Earlier in the class period, I talked about how my greatest struggle with the class had been deciding what to write my pieces on. In a cultural engagement class, the goal is to discuss what is happening in culture through blog posts, essays, and articles. We were free to pick any topic to write on, as long as it was related to the current moment.
But writing about the current moment means offering insights about the current moment. Which means having opinions about the current moment. And writing about those opinions means (if they’re published) having a public record of those opinions.
And that terrifies me.
It’s not because I don’t have opinions (I do). It’s not because I’m afraid of voicing my opinions (I’m not). It’s because I am young, and I haven’t learned much of anything.

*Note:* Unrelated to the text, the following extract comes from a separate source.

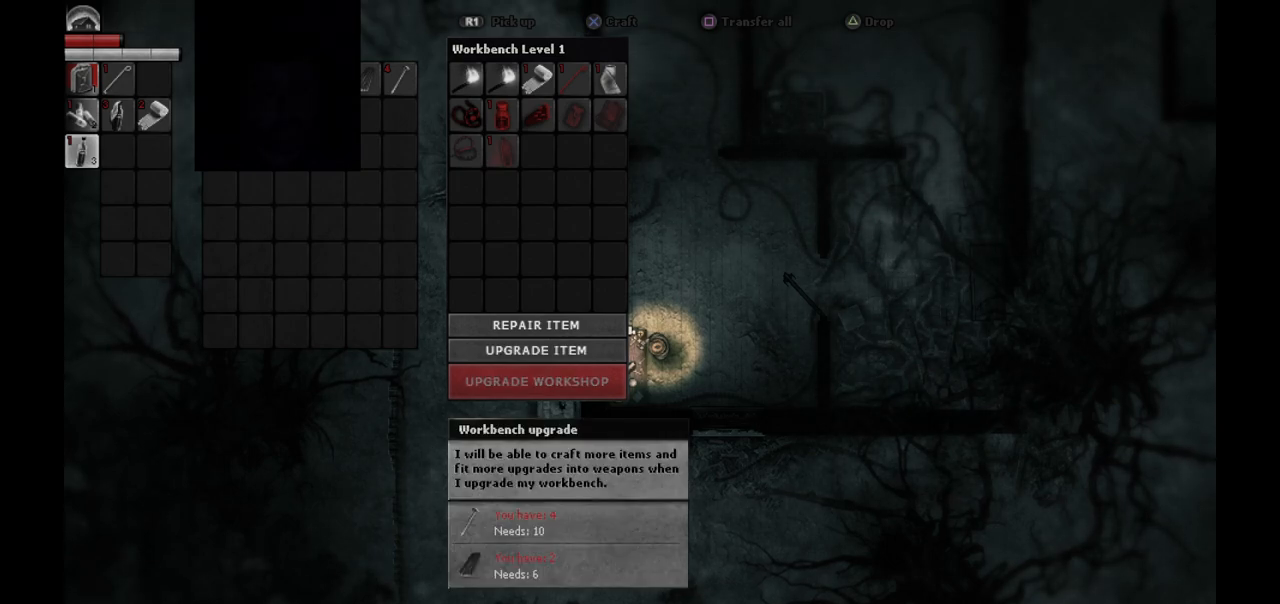
{"buttons": [], "left_stick": "center", "right_stick": "center", "events": []}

Josh Harris, the author of I KissedDating Goodbye, has talked often about his regret of writing that book at such a young age. He was 23 years old, and he thought he had godly dating figured out. Jasmine Holmes, a Christian blogger, published a book at the age of 20; she doesn’t associate herself with it anymore, saying, “I still blush a little whenever anyone brings it up.”
I know that the opinions I have now are likely to change. I don’t have the world figured out as a 20-year-old. And writing, unlike talking, is a defining act. Your words don’t disappear into the æther, but are cemented permanently into the unforgiving annals of the worldwide web.
A little later in the class, after we had moved through a few more classmates, my professor turned to me suddenly and said:
“Circumspect! That’s what your voice is. Circumspect.”
Circumspect, like halting, can be taken in two ways. On one hand, it means “wary and unwilling to take risks.” But I prefer Merriam-Webster's definition: “careful to consider all circumstances and possible consequences; prudent.”
I want to wait before I permanently etch my thoughts into the internet. I want to live a little longer, to have more experiences, to meet more people, before I publicly define my life. I want to give myself room to be wrong. I want my learning experiences to be quiet and personal. I want time to grow and mature.
So, if you’ve been reading my articles, you may have noticed I have a quiet voice. A halting voice. A voice with a tinge of uncertainty and a hint of caution.
Those halting spaces are the places I’m leaving for growth. They’re the fuzzy tensions I’m sitting in right now. And they’re the thoughts I’m keeping close to my chest until they’re ready to see the sun.